Records from a dataset:

--- Start ---

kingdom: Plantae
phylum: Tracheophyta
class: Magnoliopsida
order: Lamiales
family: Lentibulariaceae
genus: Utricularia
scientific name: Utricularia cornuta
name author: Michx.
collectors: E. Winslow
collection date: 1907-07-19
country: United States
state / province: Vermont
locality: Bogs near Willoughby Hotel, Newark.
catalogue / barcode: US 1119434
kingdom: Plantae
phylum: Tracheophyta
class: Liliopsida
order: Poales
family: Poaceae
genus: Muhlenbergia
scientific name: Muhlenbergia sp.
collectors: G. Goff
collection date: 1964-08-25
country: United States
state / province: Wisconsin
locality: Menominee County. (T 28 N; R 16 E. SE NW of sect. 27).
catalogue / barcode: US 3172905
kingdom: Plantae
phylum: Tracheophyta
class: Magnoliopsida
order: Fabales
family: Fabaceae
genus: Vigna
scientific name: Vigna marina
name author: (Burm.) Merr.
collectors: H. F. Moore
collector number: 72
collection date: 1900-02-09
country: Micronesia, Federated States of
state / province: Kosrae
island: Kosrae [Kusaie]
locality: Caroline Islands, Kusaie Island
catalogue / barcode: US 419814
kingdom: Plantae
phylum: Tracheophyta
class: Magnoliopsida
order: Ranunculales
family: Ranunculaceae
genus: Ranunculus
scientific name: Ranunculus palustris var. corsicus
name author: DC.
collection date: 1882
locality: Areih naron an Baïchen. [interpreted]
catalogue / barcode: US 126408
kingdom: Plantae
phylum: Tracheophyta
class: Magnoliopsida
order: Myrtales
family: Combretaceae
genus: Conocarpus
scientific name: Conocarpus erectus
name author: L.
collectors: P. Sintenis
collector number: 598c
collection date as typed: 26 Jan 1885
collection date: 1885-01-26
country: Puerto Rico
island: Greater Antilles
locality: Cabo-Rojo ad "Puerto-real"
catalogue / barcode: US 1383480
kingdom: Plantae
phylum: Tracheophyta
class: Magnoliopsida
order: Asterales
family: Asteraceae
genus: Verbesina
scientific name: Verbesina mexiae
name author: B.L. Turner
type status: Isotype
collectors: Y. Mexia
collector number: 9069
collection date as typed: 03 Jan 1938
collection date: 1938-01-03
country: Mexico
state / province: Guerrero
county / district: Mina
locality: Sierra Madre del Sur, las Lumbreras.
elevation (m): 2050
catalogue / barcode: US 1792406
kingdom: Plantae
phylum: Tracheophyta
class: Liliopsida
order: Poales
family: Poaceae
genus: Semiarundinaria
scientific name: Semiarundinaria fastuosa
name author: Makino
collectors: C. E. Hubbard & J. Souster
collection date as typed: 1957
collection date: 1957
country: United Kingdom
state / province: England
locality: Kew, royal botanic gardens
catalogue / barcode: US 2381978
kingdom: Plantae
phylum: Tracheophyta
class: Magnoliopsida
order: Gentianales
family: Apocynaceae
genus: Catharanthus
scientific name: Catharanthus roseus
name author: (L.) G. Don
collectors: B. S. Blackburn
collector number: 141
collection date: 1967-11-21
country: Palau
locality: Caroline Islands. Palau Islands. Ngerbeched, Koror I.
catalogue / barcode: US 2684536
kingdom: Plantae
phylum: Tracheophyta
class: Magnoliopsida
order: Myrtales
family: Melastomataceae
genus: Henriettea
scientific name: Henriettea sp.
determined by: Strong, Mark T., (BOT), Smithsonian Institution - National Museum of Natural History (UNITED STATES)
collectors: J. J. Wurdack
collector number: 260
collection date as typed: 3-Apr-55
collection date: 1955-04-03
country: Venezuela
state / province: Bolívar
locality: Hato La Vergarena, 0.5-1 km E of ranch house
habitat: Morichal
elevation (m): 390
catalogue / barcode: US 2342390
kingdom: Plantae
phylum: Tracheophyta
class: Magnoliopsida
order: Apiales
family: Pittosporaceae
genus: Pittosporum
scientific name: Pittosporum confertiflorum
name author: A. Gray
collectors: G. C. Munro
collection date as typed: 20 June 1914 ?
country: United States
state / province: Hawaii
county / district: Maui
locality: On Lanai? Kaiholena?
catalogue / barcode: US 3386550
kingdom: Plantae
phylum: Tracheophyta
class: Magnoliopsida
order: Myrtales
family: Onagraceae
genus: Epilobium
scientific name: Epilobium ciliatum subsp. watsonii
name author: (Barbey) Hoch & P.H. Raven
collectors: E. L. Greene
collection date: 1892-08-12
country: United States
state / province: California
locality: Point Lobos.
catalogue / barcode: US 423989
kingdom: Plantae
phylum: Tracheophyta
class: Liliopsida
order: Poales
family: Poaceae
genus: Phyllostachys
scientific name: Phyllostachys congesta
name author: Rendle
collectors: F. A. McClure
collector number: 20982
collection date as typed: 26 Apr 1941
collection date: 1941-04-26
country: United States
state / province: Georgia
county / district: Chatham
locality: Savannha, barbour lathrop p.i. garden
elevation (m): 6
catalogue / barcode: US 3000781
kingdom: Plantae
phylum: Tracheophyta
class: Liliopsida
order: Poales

--- End ---

> **What to work on**: Please write out the data above again, substituting "catalog number / barcode" for each "catalogue / barcode" and leaving everything else unchanged.

> **Result**:
kingdom: Plantae
phylum: Tracheophyta
class: Magnoliopsida
order: Lamiales
family: Lentibulariaceae
genus: Utricularia
scientific name: Utricularia cornuta
name author: Michx.
collectors: E. Winslow
collection date: 1907-07-19
country: United States
state / province: Vermont
locality: Bogs near Willoughby Hotel, Newark.
catalog number / barcode: US 1119434
kingdom: Plantae
phylum: Tracheophyta
class: Liliopsida
order: Poales
family: Poaceae
genus: Muhlenbergia
scientific name: Muhlenbergia sp.
collectors: G. Goff
collection date: 1964-08-25
country: United States
state / province: Wisconsin
locality: Menominee County. (T 28 N; R 16 E. SE NW of sect. 27).
catalog number / barcode: US 3172905
kingdom: Plantae
phylum: Tracheophyta
class: Magnoliopsida
order: Fabales
family: Fabaceae
genus: Vigna
scientific name: Vigna marina
name author: (Burm.) Merr.
collectors: H. F. Moore
collector number: 72
collection date: 1900-02-09
country: Micronesia, Federated States of
state / province: Kosrae
island: Kosrae [Kusaie]
locality: Caroline Islands, Kusaie Island
catalog number / barcode: US 419814
kingdom: Plantae
phylum: Tracheophyta
class: Magnoliopsida
order: Ranunculales
family: Ranunculaceae
genus: Ranunculus
scientific name: Ranunculus palustris var. corsicus
name author: DC.
collection date: 1882
locality: Areih naron an Baïchen. [interpreted]
catalog number / barcode: US 126408
kingdom: Plantae
phylum: Tracheophyta
class: Magnoliopsida
order: Myrtales
family: Combretaceae
genus: Conocarpus
scientific name: Conocarpus erectus
name author: L.
collectors: P. Sintenis
collector number: 598c
collection date as typed: 26 Jan 1885
collection date: 1885-01-26
country: Puerto Rico
island: Greater Antilles
locality: Cabo-Rojo ad "Puerto-real"
catalog number / barcode: US 1383480
kingdom: Plantae
phylum: Tracheophyta
class: Magnoliopsida
order: Asterales
family: Asteraceae
genus: Verbesina
scientific name: Verbesina mexiae
name author: B.L. Turner
type status: Isotype
collectors: Y. Mexia
collector number: 9069
collection date as typed: 03 Jan 1938
collection date: 1938-01-03
country: Mexico
state / province: Guerrero
county / district: Mina
locality: Sierra Madre del Sur, las Lumbreras.
elevation (m): 2050
catalog number / barcode: US 1792406
kingdom: Plantae
phylum: Tracheophyta
class: Liliopsida
order: Poales
family: Poaceae
genus: Semiarundinaria
scientific name: Semiarundinaria fastuosa
name author: Makino
collectors: C. E. Hubbard & J. Souster
collection date as typed: 1957
collection date: 1957
country: United Kingdom
state / province: England
locality: Kew, royal botanic gardens
catalog number / barcode: US 2381978
kingdom: Plantae
phylum: Tracheophyta
class: Magnoliopsida
order: Gentianales
family: Apocynaceae
genus: Catharanthus
scientific name: Catharanthus roseus
name author: (L.) G. Don
collectors: B. S. Blackburn
collector number: 141
collection date: 1967-11-21
country: Palau
locality: Caroline Islands. Palau Islands. Ngerbeched, Koror I.
catalog number / barcode: US 2684536
kingdom: Plantae
phylum: Tracheophyta
class: Magnoliopsida
order: Myrtales
family: Melastomataceae
genus: Henriettea
scientific name: Henriettea sp.
determined by: Strong, Mark T., (BOT), Smithsonian Institution - National Museum of Natural History (UNITED STATES)
collectors: J. J. Wurdack
collector number: 260
collection date as typed: 3-Apr-55
collection date: 1955-04-03
country: Venezuela
state / province: Bolívar
locality: Hato La Vergarena, 0.5-1 km E of ranch house
habitat: Morichal
elevation (m): 390
catalog number / barcode: US 2342390
kingdom: Plantae
phylum: Tracheophyta
class: Magnoliopsida
order: Apiales
family: Pittosporaceae
genus: Pittosporum
scientific name: Pittosporum confertiflorum
name author: A. Gray
collectors: G. C. Munro
collection date as typed: 20 June 1914 ?
country: United States
state / province: Hawaii
county / district: Maui
locality: On Lanai? Kaiholena?
catalog number / barcode: US 3386550
kingdom: Plantae
phylum: Tracheophyta
class: Magnoliopsida
order: Myrtales
family: Onagraceae
genus: Epilobium
scientific name: Epilobium ciliatum subsp. watsonii
name author: (Barbey) Hoch & P.H. Raven
collectors: E. L. Greene
collection date: 1892-08-12
country: United States
state / province: California
locality: Point Lobos.
catalog number / barcode: US 423989
kingdom: Plantae
phylum: Tracheophyta
class: Liliopsida
order: Poales
family: Poaceae
genus: Phyllostachys
scientific name: Phyllostachys congesta
name author: Rendle
collectors: F. A. McClure
collector number: 20982
collection date as typed: 26 Apr 1941
collection date: 1941-04-26
country: United States
state / province: Georgia
county / district: Chatham
locality: Savannha, barbour lathrop p.i. garden
elevation (m): 6
catalog number / barcode: US 3000781
kingdom: Plantae
phylum: Tracheophyta
class: Liliopsida
order: Poales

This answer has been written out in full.